Living With Rosacea: A Practical Guide to Managing Redness, Flushing and Sensitivity
Rosacea affects an estimated 1 in 10 people in the UK, yet it’s widely misunderstood — both by those who have it and, sometimes, by those treating it. If you experience persistent facial redness, frequent flushing, visible blood vessels, or recurrent spots that look like acne but don’t behave like acne, rosacea may well be what’s going on.
Understanding what rosacea is — and critically, what it isn’t — is the first step to managing it effectively.
What Rosacea Actually Is
Rosacea is a chronic inflammatory skin condition that primarily affects the face. The exact cause isn’t fully understood, but it involves a combination of an overactive innate immune response, vascular dysregulation (abnormal blood vessel behaviour), and in some subtypes, the presence of Demodex mites (tiny organisms that live on everyone’s skin but are more numerous in people with rosacea).
It tends to develop in adulthood — most commonly between the ages of 30 and 50 — and is more common in fair-skinned people, though it affects all skin tones. Women are more frequently diagnosed, but men often develop more severe symptoms.
Rosacea presents in four main subtypes: erythematotelangiectatic (redness, flushing, visible blood vessels), papulopustular (the “acne rosacea” type with bumps and pustules), phymatous (thickening of the skin, especially around the nose), and ocular (affecting the eyes). Many people have features of more than one subtype.
Crucially, rosacea cannot be cured, but it can absolutely be managed well. The goal is to reduce flare-ups, calm inflammation, and protect the skin barrier.
Trigger Management: The Foundation of Rosacea Care
Rosacea has triggers — things that cause the inflammation to flare. Identifying and managing your personal triggers is arguably more important than any skincare product.
Common triggers include: UV exposure (the most universal trigger), heat (hot weather, hot drinks, hot showers, saunas), alcohol (particularly red wine and spirits), spicy food, exercise, emotional stress, certain skincare products (especially those containing fragrance, alcohol, menthol, or harsh active ingredients), and some medications.
The most useful thing you can do is keep a simple trigger diary. Note what you ate, drank, did, or applied before a flare and look for patterns. Everyone’s triggers are slightly different. Once you know yours, you can avoid or manage them more effectively.
Building a Rosacea-Friendly Skincare Routine
The overarching principle for rosacea skincare is: less is more, and gentle is everything.

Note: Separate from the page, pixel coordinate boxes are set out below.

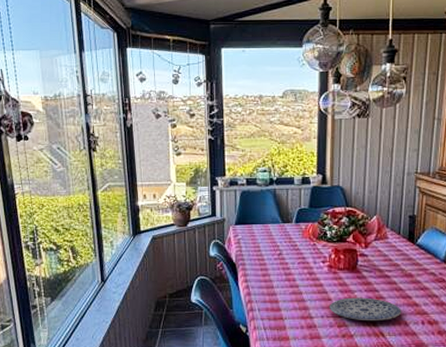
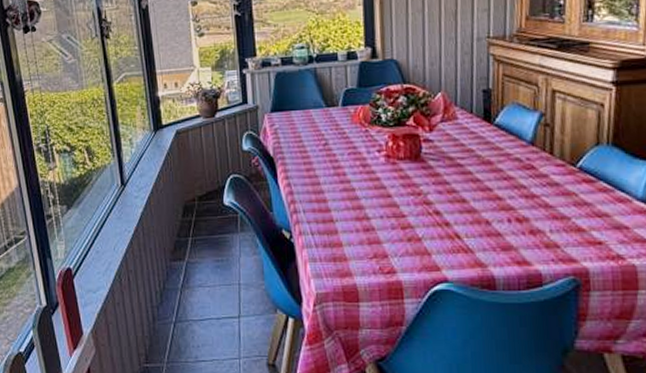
plate: present [329,297,402,322] -> none [389,192,481,221]

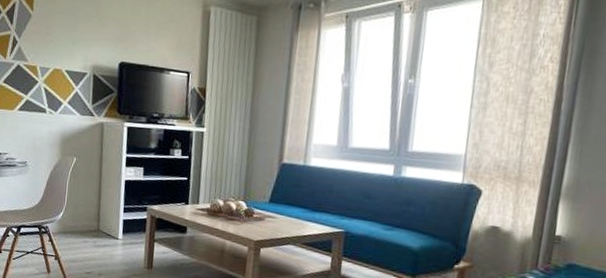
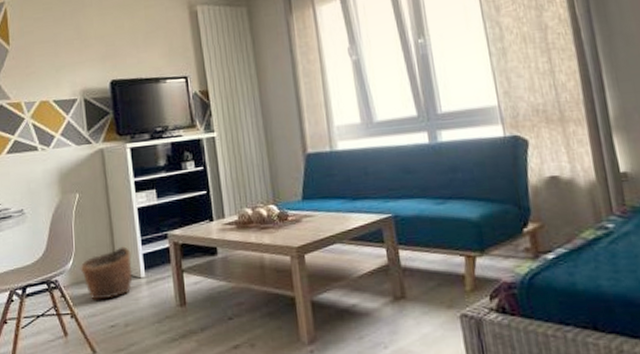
basket: none [68,210,114,251] -> present [80,246,132,300]

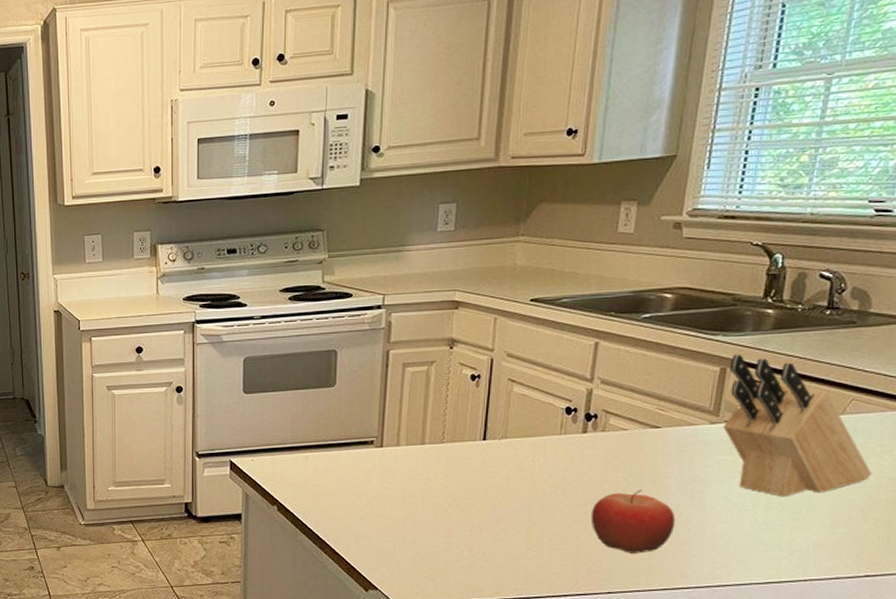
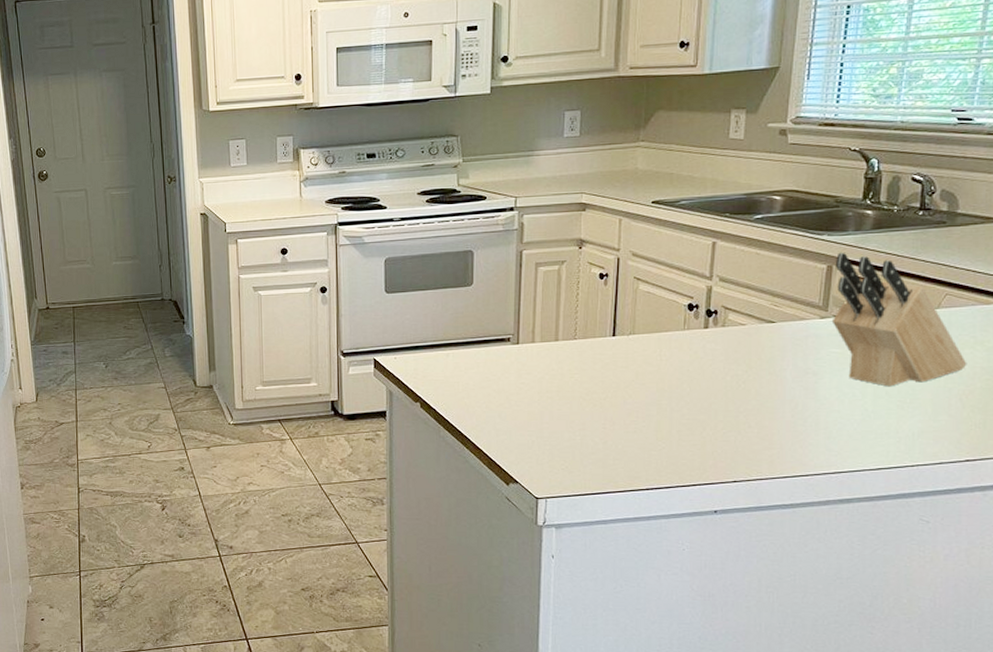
fruit: present [590,489,676,553] -> none [715,381,793,443]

The primary job of your skincare routine is to calm inflammation, support the skin barrier, and protect from triggers — not to aggressively treat or exfoliate.
Cleanser: Use a gentle, low-pH, fragrance-free cleanser — cream, milk, or micellar water rather than a foaming cleanser. Use lukewarm water, not hot. Pat dry; never rub.
Moisturiser: Rosacea often involves a compromised skin barrier, so a good moisturiser with ceramides, niacinamide, and soothing ingredients like centella asiatica, green tea extract, or bisabolol is central to management. Apply to slightly damp skin.
SPF: UV is the most consistent rosacea trigger. SPF50 every single morning, 365 days a year. Mineral sunscreens (zinc oxide, titanium dioxide) tend to be better tolerated than chemical filters in rosacea-prone skin. A tinted SPF has the added benefit of providing some coverage while also being protective.
Actives to consider: Niacinamide is excellent for rosacea — anti-inflammatory, barrier-supporting, and well-tolerated. Azelaic acid has evidence specifically for papulopustular rosacea and is the most rosacea-specific active available OTC. Both can make a meaningful difference used consistently.
What to avoid: Fragrance (the number one irritant), alcohol-based toners, physical scrubs, high-percentage AHAs or BHAs, strong retinoids (start very slowly if using any retinoid at all), menthol, eucalyptus, and witch hazel.
Prescription Medications For Rosacea
Good skincare can manage rosacea significantly, but it cannot replace medical treatment for moderate to severe cases. If you have papulopustular rosacea with persistent bumps and pustules, your GP can prescribe topical metronidazole, azelaic acid 15–20%, or topical ivermectin — all of which have good evidence for this subtype.
For persistent redness and flushing, topical brimonidine or oxymetazoline can provide short-term vasoconstriction. Oral low-dose doxycycline (an anti-inflammatory dose, not an antibiotic dose) is also commonly prescribed for its anti-inflammatory effects.
For visible blood vessels and persistent redness that doesn’t respond to topical treatment, laser or IPL (intense pulsed light) treatments are highly effective. These are typically performed by a dermatologist or aesthetic practitioner and can significantly reduce the appearance of broken capillaries and background redness.
If you think you have rosacea but haven’t had a formal diagnosis, a consultation is a worthwhile first step. Getting the right diagnosis means you can access the right treatments and stop buying things that won’t help.